Caitlin Clark belonged on Olympic team

Caitlin Clark of the Indiana Fever talks to reporters on May 1 during media day activities at Gainbridge Fieldhouse in Indianapolis. (Michael Hickey/Getty Images/TNS)

It’s undeniable that Caitlin Clark has rocketed women’s basketball to an unprecedented level of viewership and prominence. She’s broken records on and off the court; her games are some of the most viewed women’s basketball games of all time, and her playing history is filled with similar accolades. She’s been an incredibly positive influence on a sport that, despite the talents of her predecessors, historically has failed to receive the same attention awarded to men’s basketball.
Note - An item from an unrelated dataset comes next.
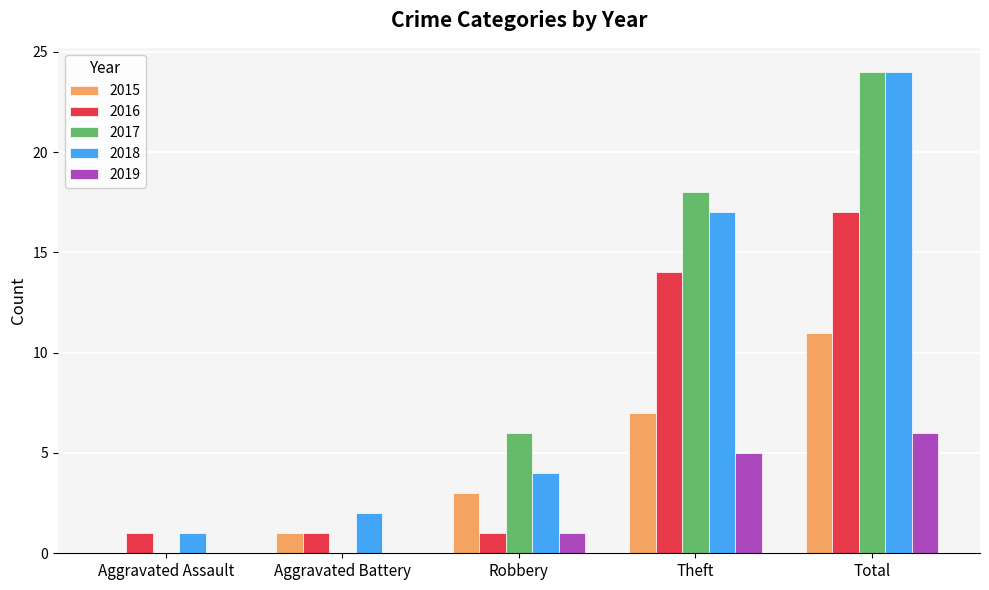

Are the bars grouped side by side (vs. stacked)?

Yes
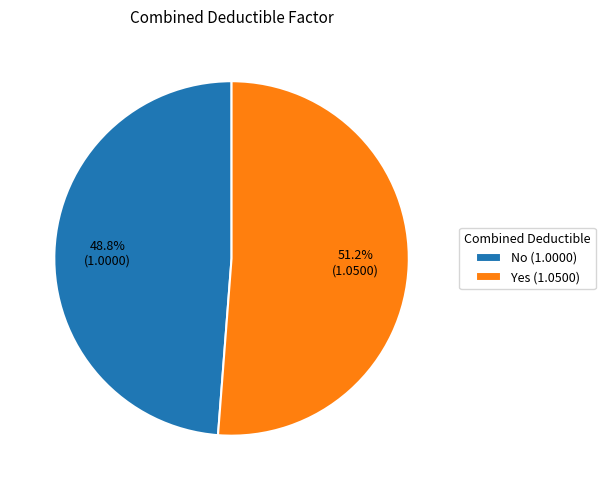

What is the largest slice in the pie chart?

Yes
This is only part of why Clark’s snub from the Olympic team came as a shock. There are many arguments for her exclusion: She’s not as experienced on the international stage, she’s been unable to adequately train alongside members of the Olympic team, and mainly, some believe, there’s no reason to change a good thing. The chosen Olympic members are tried and tested athletes with the record to back up their selection: The American women’s basketball team has brought home nine gold medals in the past 12 Olympic tournaments.

But: Has raw performance alone been enough for the advancement of women’s basketball? To the extent where it’s satisfactory? It’s not the gold medals that are getting the women’s game the attention, recognition, viewers and money it deserves. It’s young, marketable players such as Clark, and that influence is what the selection committee for the U.S. women’s roster at this summer’s Paris Games declined.

Obviously you don’t take a player to the Olympics just because they’re marketable. You take them because they can win — while furthering the future of the sport. Clark had the potential to do it all. The objective risk, in terms of performance, of taking on experienced and talented 42-year-old Diana Taurasi was probably about the same as taking on the inexperienced Clark. The difference is that Clark would have brought new viewers in a way that nine gold medals have failed to do.

Furthermore, Clark is not controversial, not political and, thus far, unproblematic. She’s become influential in a neglected field in desperate need of a Jessie Diggins-eque figure. This was a rare opportunity to shake up the status quo, and the selection committee took a pass.